- Challenge -
Could you continue the talk below on bringing spiritual growth into everyday duties and obligations, picking up right after its final sentence?

== Quoted passage

There's no spiritual exclusion for the necessities and the responsibilities of our daily life. That's not what we're trying to do. We're not trying to replace our responsibilities and our duties. Their own spiritual awareness and our spiritual growth. We're trying to bring these things into union.

We're trying to utilize who and what we really are in service of what we need to do. We want to be able to bring our full selves into all of our duties and obligations. This is our life and we want to live it fully. We want to live it through the most full version of ourselves. We want to live it through the most true version of ourselves.

The most integrated, the most full parts of ourselves. This can be very difficult. This can be very difficult when our duties and obligations seem to fly in the face of our growing self-awareness, we can find ourselves in what feels like a very uncomfortable conflict where especially if we've been doing something for a long time, we've built up a momentum and a trajectory and a history,

of doing a certain thing and we've decided that certain thing doesn't actually serve us that much and we're not really sure that we're providing the best service to others either. We feel like we've perhaps squandered a bit our creative abilities because we're not going into it with our full selves. We're going into it trying to extract something and that's missing the opportunity to fully create.

This is really difficult. This is a hard path to walk because especially when it comes to ideas like work, if we want to find a new or a different job, well, everything we apply for will be predicated on a momentum and a history. If we're stuck in the conflict of wanting change, wanting to do something different, well, how do we do it?

How do we do something different when we don't have any momentum or any history to achieve it? More importantly, how do we do something different when we have a life to support? We have relationships, we have responsibilities. We have bills, we have a mortgage, we have rent, we have family. We have a car payment.

We have all the necessities of life of duty and an obligation that can feel intractable. And so this desire for change can feel like a bit of a quagmire. Like how do we, how do we do something different that doesn't really even seem possible? How do I shift my trajectory to something new when I feel I can't afford to start over?

And honesty, I can't even afford to take one step back. I don't feel like I can lose anything right now. This, how on earth can I actually change? How can I risk to do something different? These are all very good questions. This is all very real. This is all, these are all also very common feelings, very common circumstances.

It's very easy to walk a path of life in order to be able to achieve some specific ends in order to afford some sort of life that we've pictured for ourselves. And then when we do, when we find that that really isn't as sustaining as we thought it was, or things aren't exactly how we thought they would be to experience them, then what a way to do, how do we change from that?

====
== Rows

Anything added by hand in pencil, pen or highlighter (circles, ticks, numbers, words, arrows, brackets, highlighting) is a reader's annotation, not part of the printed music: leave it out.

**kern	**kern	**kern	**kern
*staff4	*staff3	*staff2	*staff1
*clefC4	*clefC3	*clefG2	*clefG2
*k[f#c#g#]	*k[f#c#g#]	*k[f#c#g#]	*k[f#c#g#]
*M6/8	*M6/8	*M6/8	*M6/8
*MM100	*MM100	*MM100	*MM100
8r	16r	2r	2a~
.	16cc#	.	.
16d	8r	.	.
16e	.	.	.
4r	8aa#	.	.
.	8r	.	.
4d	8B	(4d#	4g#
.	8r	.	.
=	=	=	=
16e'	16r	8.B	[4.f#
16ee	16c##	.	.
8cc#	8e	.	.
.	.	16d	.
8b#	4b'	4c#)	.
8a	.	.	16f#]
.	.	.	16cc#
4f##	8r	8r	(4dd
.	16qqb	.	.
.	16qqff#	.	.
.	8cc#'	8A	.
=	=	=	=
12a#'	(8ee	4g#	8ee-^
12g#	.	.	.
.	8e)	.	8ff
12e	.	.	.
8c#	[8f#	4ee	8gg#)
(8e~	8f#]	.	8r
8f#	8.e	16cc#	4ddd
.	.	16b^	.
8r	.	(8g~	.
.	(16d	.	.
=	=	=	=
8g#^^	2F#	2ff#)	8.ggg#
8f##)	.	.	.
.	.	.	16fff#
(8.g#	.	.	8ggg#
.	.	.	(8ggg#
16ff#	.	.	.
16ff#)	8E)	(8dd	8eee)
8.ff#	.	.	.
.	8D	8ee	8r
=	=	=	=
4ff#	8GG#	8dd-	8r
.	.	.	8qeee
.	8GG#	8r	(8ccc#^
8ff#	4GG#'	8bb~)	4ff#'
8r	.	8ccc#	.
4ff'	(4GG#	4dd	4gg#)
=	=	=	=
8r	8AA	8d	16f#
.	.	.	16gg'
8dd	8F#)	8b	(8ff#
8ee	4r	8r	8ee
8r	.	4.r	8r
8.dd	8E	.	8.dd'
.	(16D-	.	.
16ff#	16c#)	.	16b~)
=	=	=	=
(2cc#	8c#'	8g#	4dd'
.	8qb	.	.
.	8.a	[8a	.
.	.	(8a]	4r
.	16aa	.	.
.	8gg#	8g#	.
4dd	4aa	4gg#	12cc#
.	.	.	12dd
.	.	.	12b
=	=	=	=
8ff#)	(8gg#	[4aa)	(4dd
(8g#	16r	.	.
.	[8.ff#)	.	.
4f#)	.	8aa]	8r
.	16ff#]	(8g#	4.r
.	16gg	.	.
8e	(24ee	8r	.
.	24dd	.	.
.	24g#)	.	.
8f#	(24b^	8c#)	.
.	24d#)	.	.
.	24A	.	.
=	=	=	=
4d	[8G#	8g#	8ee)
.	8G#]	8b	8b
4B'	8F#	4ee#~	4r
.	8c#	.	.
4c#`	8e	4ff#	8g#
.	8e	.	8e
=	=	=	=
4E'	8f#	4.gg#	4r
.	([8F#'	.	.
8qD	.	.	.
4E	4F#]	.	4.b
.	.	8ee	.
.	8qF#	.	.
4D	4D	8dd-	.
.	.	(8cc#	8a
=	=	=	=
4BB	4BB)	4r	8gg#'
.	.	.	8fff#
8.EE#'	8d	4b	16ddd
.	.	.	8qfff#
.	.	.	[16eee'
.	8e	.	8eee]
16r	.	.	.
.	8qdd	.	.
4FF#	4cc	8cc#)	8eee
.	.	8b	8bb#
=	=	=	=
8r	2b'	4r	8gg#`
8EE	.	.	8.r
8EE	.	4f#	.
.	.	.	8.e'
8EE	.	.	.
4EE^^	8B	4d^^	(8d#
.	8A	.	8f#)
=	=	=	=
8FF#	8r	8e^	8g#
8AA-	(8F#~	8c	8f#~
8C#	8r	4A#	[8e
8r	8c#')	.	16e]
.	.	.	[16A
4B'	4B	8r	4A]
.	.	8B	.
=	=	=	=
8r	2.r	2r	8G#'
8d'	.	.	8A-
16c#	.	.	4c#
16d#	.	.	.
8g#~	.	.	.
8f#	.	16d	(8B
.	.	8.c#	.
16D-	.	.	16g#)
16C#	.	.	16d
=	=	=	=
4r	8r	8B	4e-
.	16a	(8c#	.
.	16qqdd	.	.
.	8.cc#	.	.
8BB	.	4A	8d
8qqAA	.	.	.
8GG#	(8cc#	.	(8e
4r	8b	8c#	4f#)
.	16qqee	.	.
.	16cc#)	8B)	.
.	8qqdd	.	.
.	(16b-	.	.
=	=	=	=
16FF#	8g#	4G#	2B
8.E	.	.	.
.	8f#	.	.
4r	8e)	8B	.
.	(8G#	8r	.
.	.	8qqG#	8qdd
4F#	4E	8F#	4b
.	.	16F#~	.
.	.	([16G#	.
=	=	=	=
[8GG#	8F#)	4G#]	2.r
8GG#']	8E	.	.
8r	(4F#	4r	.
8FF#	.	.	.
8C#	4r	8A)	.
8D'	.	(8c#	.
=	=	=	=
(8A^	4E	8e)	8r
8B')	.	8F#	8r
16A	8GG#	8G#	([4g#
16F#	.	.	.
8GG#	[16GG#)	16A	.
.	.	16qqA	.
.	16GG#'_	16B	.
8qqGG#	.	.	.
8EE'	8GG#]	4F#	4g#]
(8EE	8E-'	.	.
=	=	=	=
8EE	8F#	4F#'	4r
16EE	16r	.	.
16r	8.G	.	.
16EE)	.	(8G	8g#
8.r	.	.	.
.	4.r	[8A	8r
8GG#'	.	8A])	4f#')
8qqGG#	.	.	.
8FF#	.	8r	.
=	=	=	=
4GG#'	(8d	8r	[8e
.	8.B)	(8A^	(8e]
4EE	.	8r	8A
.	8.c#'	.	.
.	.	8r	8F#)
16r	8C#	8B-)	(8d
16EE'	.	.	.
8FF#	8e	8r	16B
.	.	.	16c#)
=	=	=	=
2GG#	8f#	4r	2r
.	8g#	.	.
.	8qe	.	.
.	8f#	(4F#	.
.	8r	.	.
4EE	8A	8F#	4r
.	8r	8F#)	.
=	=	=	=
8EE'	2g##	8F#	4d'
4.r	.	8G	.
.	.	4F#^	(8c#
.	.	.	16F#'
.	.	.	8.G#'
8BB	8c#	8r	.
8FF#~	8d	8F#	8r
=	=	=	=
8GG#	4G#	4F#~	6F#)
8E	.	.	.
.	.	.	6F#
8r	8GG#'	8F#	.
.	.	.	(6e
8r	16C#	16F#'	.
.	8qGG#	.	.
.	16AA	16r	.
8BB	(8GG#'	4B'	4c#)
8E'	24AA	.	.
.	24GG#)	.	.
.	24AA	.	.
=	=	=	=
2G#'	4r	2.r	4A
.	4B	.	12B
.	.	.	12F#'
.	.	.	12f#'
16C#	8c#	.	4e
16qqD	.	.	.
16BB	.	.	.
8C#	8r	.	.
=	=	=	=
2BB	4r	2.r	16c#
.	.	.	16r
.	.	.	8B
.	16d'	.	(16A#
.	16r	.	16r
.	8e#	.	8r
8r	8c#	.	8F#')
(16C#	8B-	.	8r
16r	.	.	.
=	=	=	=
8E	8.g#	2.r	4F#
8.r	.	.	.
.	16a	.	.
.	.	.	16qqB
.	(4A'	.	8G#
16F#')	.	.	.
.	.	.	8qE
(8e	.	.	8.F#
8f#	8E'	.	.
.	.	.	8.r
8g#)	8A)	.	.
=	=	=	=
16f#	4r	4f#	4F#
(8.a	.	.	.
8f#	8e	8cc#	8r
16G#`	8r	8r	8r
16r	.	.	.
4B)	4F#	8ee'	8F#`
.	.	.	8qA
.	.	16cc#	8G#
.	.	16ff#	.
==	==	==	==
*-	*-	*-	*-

====

- Written response -
It's really easy to talk about growth and change when there are no stakes, there's no risk. But oftentimes where the stakes are highest and the risk seems greatest, those could be the most important changes for us to make. Because after all, we wouldn't really perceive these risks, we wouldn't really feel this danger if the change wasn't important to us, wouldn't even really entertain those thoughts. We just reject them out of why would I change? Things are good and a thought would just floated away. But if instead we find ourself in a place where part of us really desires change, but our life doesn't really seem to offer access to that right now, that doesn't really seem possible, it may feel a little trapped, a little stuck by a current set of duty and obligations. Or what do we do, especially if we've been really goal focused. If we've defined a very clear path of clear vision for ourselves, and we've executed that with sticktuitiveness and resilience and pluck and determination, how do we bring that same sort of thinking?

It's making the change that we really want to change to the change that perhaps in some ways feels calling to us. Like this persistent urge, this persistent itch, this persistent discomfort, that we know needs to be reconciled. Well, a simple answer is, the unsatisfying answer is, well, it starts with us.

Everything starts with us. We are the headwaters of the stream of our lives. We are the initiators, we are the generators, and we can seize this power whenever we wish. But because this power is not material, this power is not circumstantial, it doesn't magically change material or circumstantial aspects of our life instantly. The material and the circumstantial is the accumulation of the life that we've lived thus far.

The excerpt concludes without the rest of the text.